▸ **THE TASK**: From the entries below, return every line that includes the word "января".

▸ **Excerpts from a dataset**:
============
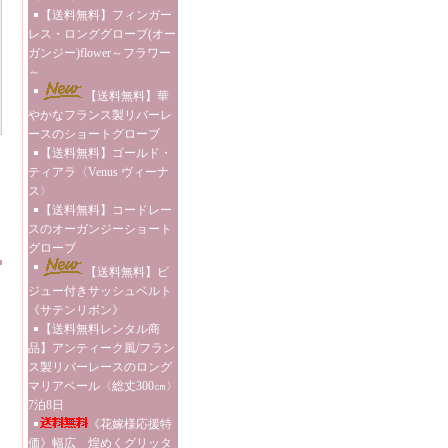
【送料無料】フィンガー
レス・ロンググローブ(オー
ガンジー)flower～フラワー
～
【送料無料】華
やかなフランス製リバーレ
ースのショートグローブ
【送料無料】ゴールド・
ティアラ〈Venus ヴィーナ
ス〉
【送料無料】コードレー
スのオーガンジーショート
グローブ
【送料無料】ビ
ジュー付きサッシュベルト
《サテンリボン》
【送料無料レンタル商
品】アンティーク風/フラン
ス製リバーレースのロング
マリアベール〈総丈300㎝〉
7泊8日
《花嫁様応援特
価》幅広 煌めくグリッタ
============
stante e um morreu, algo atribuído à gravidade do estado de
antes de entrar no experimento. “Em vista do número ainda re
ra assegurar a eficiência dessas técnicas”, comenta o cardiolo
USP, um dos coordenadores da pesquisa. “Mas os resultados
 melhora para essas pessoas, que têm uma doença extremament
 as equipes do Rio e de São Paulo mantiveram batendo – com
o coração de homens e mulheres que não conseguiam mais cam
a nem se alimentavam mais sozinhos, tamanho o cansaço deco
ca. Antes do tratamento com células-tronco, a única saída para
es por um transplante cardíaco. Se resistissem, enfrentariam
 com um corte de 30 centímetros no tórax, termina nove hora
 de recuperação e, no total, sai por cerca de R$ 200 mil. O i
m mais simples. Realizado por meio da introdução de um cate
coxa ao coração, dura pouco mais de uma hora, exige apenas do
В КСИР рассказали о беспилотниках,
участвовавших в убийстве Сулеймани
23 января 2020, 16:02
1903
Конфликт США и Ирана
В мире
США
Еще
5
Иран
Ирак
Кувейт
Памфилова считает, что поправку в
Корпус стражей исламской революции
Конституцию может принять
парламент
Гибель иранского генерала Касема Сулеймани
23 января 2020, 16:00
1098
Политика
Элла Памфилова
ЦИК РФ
============
▸ **ANSWER TO THIS PROBLEM**:
23 января 2020, 16:02
23 января 2020, 16:00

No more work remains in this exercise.